The December contracts, and another in mid-January, totaling €4 million, were from that pooled agreement. It called for McKinsey to help define distribution routes for the Pfizer and Moderna vaccines, which must be kept as cold as minus 80 degrees Celsius during transport and storage. The company would benchmark France’s performance against other European countries. McKinsey experts would also help coordinate a vaccination task force of officials from numerous agencies, with some decision chains involving up to 50 authorities.
Other contracts provided for Accenture, the global information technology consultant, to roll out the campaign’s monitoring systems, and for two French consultants, Citwell and JLL, to help with “logistical support and vaccine distribution.”
The government’s strategy focused on delivering the vaccines to 1,000 distribution points in France, from which the doses would be sent in supercooled trucks to nursing homes, clinics and local mayors’ offices. The local distribution was considered a way to overcome the wariness of up to 40 percent of the population about being vaccinated.
In Germany, the program was simpler: Authorities decided to administer the vaccine in 400 regional centers.
By the first week of January, France had one million vaccine doses in hand, but the delay in getting them into peoples’ arms was becoming public knowledge.
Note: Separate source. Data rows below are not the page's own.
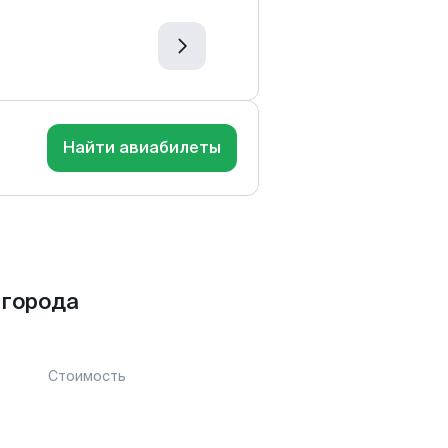
Найти авиабилеты
 города
Стоимость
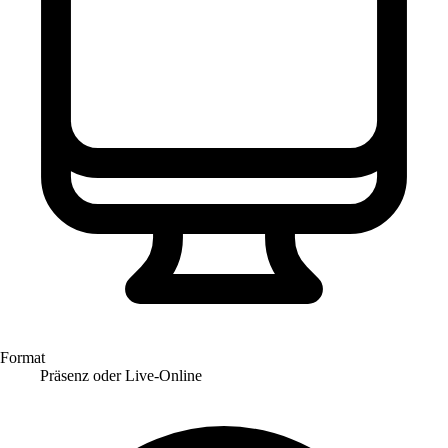
Format
Präsenz oder Live-Online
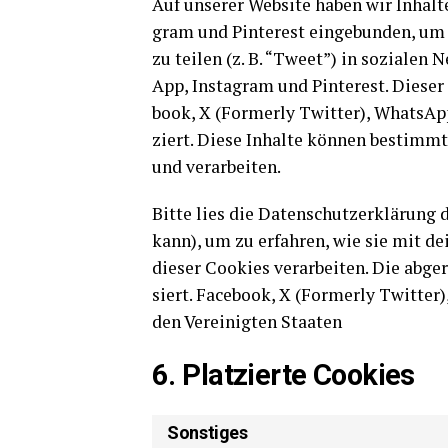
Auf unse­rer Web­site haben wir Inhal­t
gram und Pin­te­rest ein­ge­bun­den, um 
zu tei­len (z. B. “Tweet”) in sozia­len 
App, Insta­gram und Pin­te­rest. Die­se
book, X (Form­er­ly Twit­ter), Whats­A
ziert. Die­se Inhal­te kön­nen bestimm­te
und verarbeiten.
Bit­te lies die Daten­schutz­er­klä­rung
kann), um zu erfah­ren, wie sie mit dei­
die­ser Coo­kies ver­ar­bei­ten. Die abg
siert. Face­book, X (Form­er­ly Twit­ter)
den Ver­ei­nig­ten Staaten
6. Plat­zier­te Cookies
Sons­ti­ges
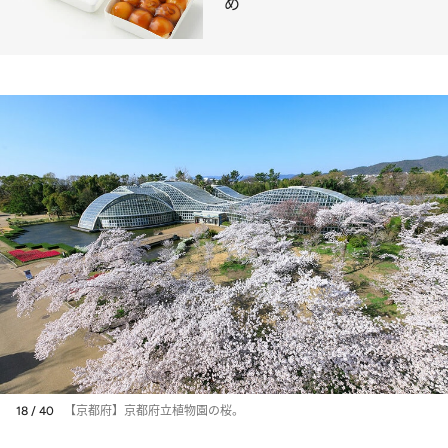
め
18 / 40
【京都府】京都府立植物園の桜。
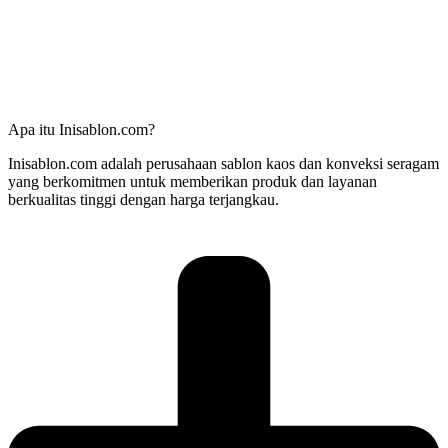
Apa itu Inisablon.com?
Inisablon.com adalah perusahaan sablon kaos dan konveksi seragam
yang berkomitmen untuk memberikan produk dan layanan
berkualitas tinggi dengan harga terjangkau.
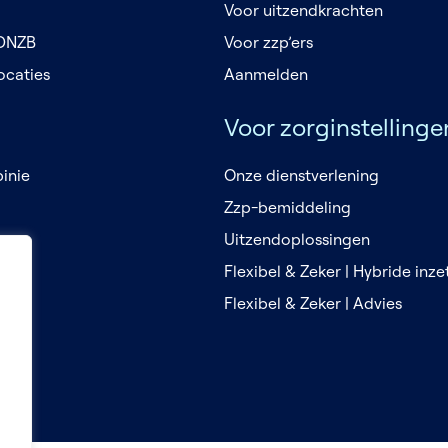
Voor uitzendkrachten
 DNZB
Voor zzp’ers
ocaties
Aanmelden
Voor zorginstellinge
inie
Onze dienstverlening
Zzp-bemiddeling
en
Uitzendoplossingen
Flexibel & Zeker | Hybride inz
Flexibel & Zeker | Advies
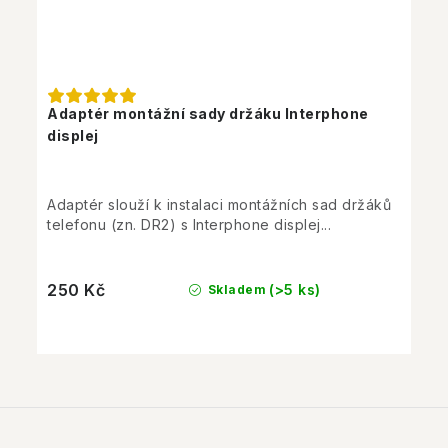
Adaptér montážní sady držáku Interphone
displej
Adaptér slouží k instalaci montážních sad držáků
telefonu (zn. DR2) s Interphone displej...
250 Kč
(>5 ks)
Skladem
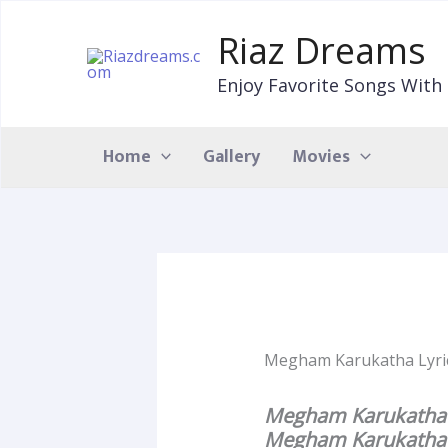
Skip
to
Riaz Dreams
content
Enjoy Favorite Songs With 
Home
Gallery
Movies
Megham Karukatha Lyric
Megham Karukatha L
Megham Karukatha L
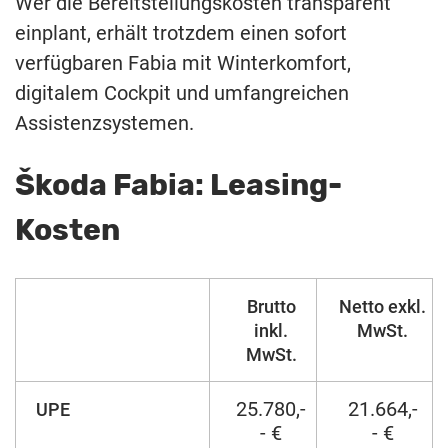
Wer die Bereitstellungskosten transparent
einplant, erhält trotzdem einen sofort
verfügbaren Fabia mit Winterkomfort,
digitalem Cockpit und umfangreichen
Assistenzsystemen.
Škoda Fabia: Leasing-
Kosten
Brutto
Netto exkl.
inkl.
MwSt.
MwSt.
25.780,-
21.664,-
UPE
- €
- €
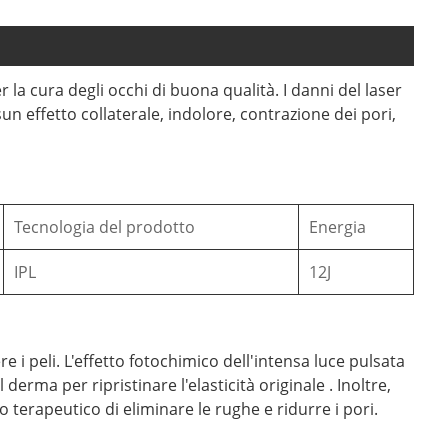
la cura degli occhi di buona qualità. I ​​danni del laser
sun effetto collaterale, indolore, contrazione dei pori,
Tecnologia del prodotto
Energia
IPL
12J
 i peli. L'effetto fotochimico dell'intensa luce pulsata
erma per ripristinare l'elasticità originale . Inoltre,
o terapeutico di eliminare le rughe e ridurre i pori.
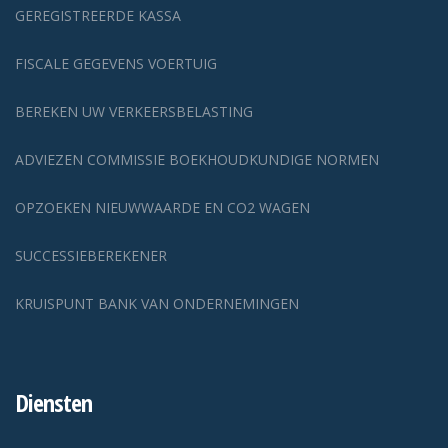
GEREGISTREERDE KASSA
FISCALE GEGEVENS VOERTUIG
BEREKEN UW VERKEERSBELASTING
ADVIEZEN COMMISSIE BOEKHOUDKUNDIGE NORMEN
OPZOEKEN NIEUWWAARDE EN CO2 WAGEN
SUCCESSIEBEREKENER
KRUISPUNT BANK VAN ONDERNEMINGEN
Diensten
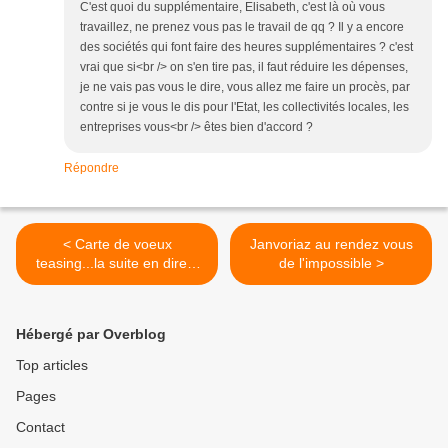
C'est quoi du supplémentaire, Elisabeth, c'est là où vous
travaillez, ne prenez vous pas le travail de qq ? Il y a encore
des sociétés qui font faire des heures supplémentaires ? c'est
vrai que si<br /> on s'en tire pas, il faut réduire les dépenses,
je ne vais pas vous le dire, vous allez me faire un procès, par
contre si je vous le dis pour l'Etat, les collectivités locales, les
entreprises vous<br /> êtes bien d'accord ?
Répondre
< Carte de voeux
Janvoriaz au rendez vous
teasing...la suite en direct
de l'impossible >
d'Evry
Hébergé par Overblog
Top articles
Pages
Contact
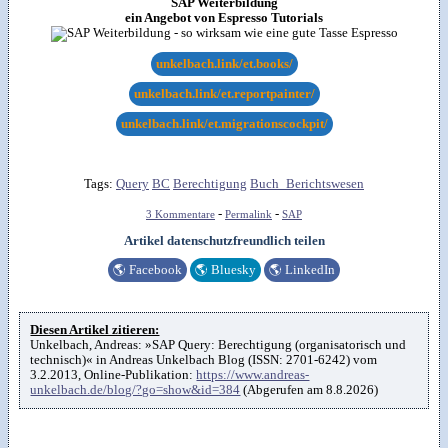
SAP Weiterbildung
ein Angebot von Espresso Tutorials
unkelbach.link/et.books/
unkelbach.link/et.reportpainter/
unkelbach.link/et.migrationscockpit/
Tags:
Query
BC
Berechtigung
Buch_Berichtswesen
-
-
3 Kommentare
Permalink
SAP
Artikel datenschutzfreundlich teilen
🌎
Facebook
🌎
Bluesky
🌎
LinkedIn
Diesen Artikel zitieren:
Unkelbach, Andreas: »SAP Query: Berechtigung (organisatorisch und
technisch)« in Andreas Unkelbach Blog (ISSN: 2701-6242) vom
3.2.2013, Online-Publikation:
https://www.andreas-
unkelbach.de/blog/?go=show&id=384
(Abgerufen am 8.8.2026)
The campaign continued to lag as Pfizer and Moderna temporarily slowed additional supplies.
The pace has recently picked up. More than three million people out of France’s population of 67 million have now received at least one dose of vaccine, and over 923,000 have been fully vaccinated. But with 4.7 doses administered per 100 people, according to a New York Times database, France still trails neighbors like Germany and Italy.
To critics of the government’s strategy, the performance raises questions over the value that consultants add to the process.
Frédéric Pierru, a sociologist and researcher at the French National Center for Scientific Research, has worked for 15 years at French hospitals and regional health agencies and studied the impact of consulting firms called in to improve efficiency. He said that the companies tended to import operating models used in other industries that weren’t always effective in public health.
“Afterwards, the government doesn’t go back to evaluate whether what the consultancies did worked well or not,” Mr. Pierru said. “It’s too early to tell if McKinsey and others are adding value in this campaign,” he added. “But I think we’ll never really know.”
Lawmakers are pressing for more information.
Véronique Louwagie, a Les Républicains deputy and the French Parliament’s rapporteur for the national health budget, told the finance committee that numerous additional private-sector contracts to combat the pandemic have been awarded by other agencies, the amounts of which are not public.
While the costs may pale in comparison to the billions France is spending to support the economy, “what bothers me is that the government is not being transparent,” Mrs. Louwagie said in an interview.
The larger concern, she said, is whether the government’s apparently growing reliance on consultants is displacing the expertise that civil servants used to provide.
“I’m not necessarily shocked that the government is calling in consultancies,” Mrs. Louwagie said. “But in France, this is a testament to a loss of savoir faire and expertise in the health administration that is supposed to be managing the crisis,” she said.
“If a country’s health authority needs to run after support from consultants,” she added, “we need to ask why.”